Agatha Christie (1890- ). Except for Georges Simenon, Agatha Christie is the only writer of fiction whose works have sold over 300 million copies throughout the world. In the United Kingdom alone, just the paper-back editions of her books sell over 1.5 million copies a year. And her singular triumphs are not confined to the world of books. Her play The Mousetrap has enjoyed the longest continuous run of any show at one theater. On November 25, 1952, this melodrama opened at the Ambassadors Theatre in London, and it broke the record on February 28, 1972, with its 8,000th performance. Next to Shakespeare, Agatha Christie is the 2nd most-translated English author.

These staggering achievements have been made by a generally retiring woman who gets her best ideas while eating apples in her bathtub. Agatha Christie was born in Torquay, Devon, England. Her father, Frederick Alvah Miller of New York, died when she was very young, and she was reared by her mother and educated privately. It was her mother who encouraged her writing. One day young Agatha had a cold and could not go out. Her mother suggested that she amuse herself by writing a story. Later, she studied singing in Paris but was disappointed when she realized that her voice was not of star quality. To console herself Agatha Christie wrote a novel, which she showed to a literary neighbor, and he encouraged her to continue her efforts.

From time to time she was fortunate enough to have a short story published. However, her 1st great success did not come until after her marriage to an English army officer, Archibald Christie. While he was away fighting in W.W. I, she wrote a detective novel in her free time away from her work as a volunteer nurse. After many rejections, it was finally published in 1920 under the title The Mysterious Affair at Styles. The book was a success, and it introduced one of the greatest fictional sleuths of all time, Hercule Poirot, a worthy successor to Sherlock Holmes. Like Holmes, Poirot relies not on gimmickry but on what he calls the "little gray cells" to solve the crime. This clever Belgian is matched by Miss Jane Marple, another Christie creation, who deftly spots murderers by drawing on her knowledge of the people in her own small English village. People are the same everywhere, she says, and it is best to suspect the worst of everyone in a murder case.
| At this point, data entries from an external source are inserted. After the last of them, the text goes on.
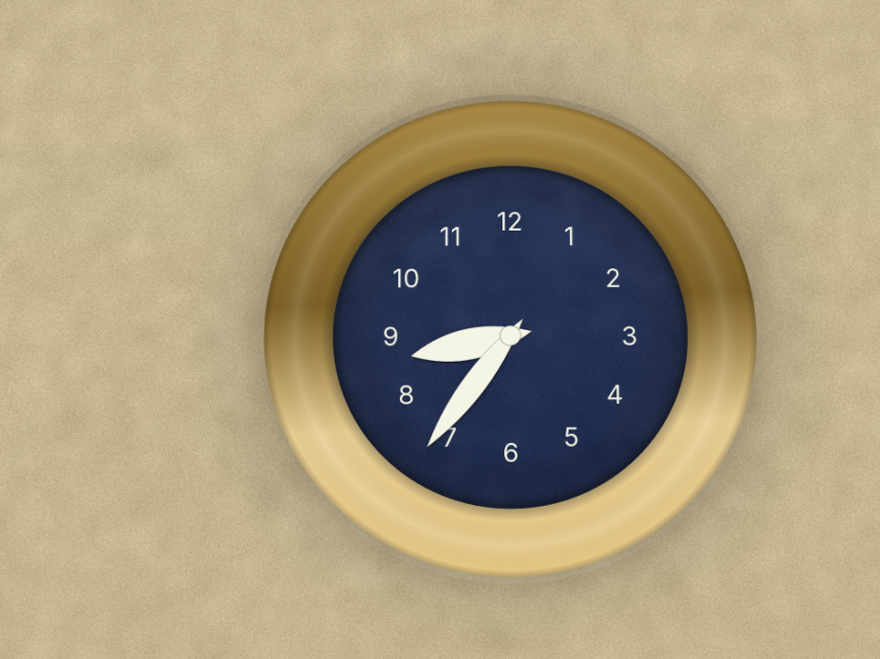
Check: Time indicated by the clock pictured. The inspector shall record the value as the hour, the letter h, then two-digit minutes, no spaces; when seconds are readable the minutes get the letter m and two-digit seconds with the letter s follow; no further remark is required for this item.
8h36
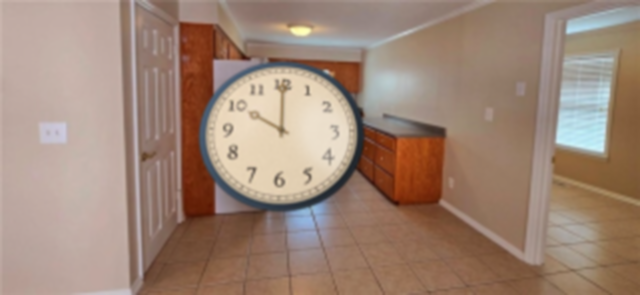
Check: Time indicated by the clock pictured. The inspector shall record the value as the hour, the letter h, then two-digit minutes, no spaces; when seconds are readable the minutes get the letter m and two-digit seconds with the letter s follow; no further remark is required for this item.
10h00
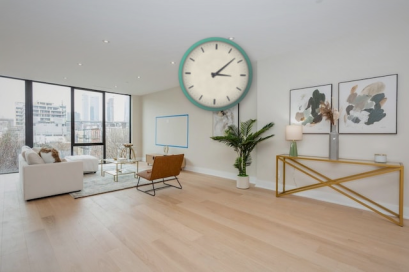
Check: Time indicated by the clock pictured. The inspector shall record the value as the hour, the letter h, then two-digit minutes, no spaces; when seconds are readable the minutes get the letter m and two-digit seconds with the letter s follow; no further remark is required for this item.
3h08
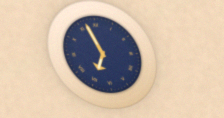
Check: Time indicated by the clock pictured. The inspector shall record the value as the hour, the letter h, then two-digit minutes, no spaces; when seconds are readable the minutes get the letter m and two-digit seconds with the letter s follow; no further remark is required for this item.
6h57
In real life Agatha Christie herself was once the subject of a mystery. She disappeared from her home in December, 1926, and a nationwide search was launched for her. An anonymous letter brought her searchers to a hotel where they found her suffering from amnesia and living under the name of the woman who was to become her husband's 2nd wife. After her divorce, she subsequently met and married Max Mallowan, an archaeologist, whom she has accompanied on his expeditions to Egypt and the Near East. These excursions have often provided backgrounds for her novels.

Now in her middle 80s, she still writes at least one novel a year, adding to a total that matches her age. Her works offer murder in pleasant surroundings. She emphasizes plot and character and eschews violence for its own sake. Among her greatest triumphs are The Murder of Roger Ackroyd, a tale that brilliantly defied all the canons of detective fiction, and Ten Little Indians, also published as And Then There Were None. To the public and critics alike, she remains the world's greatest mystery writer.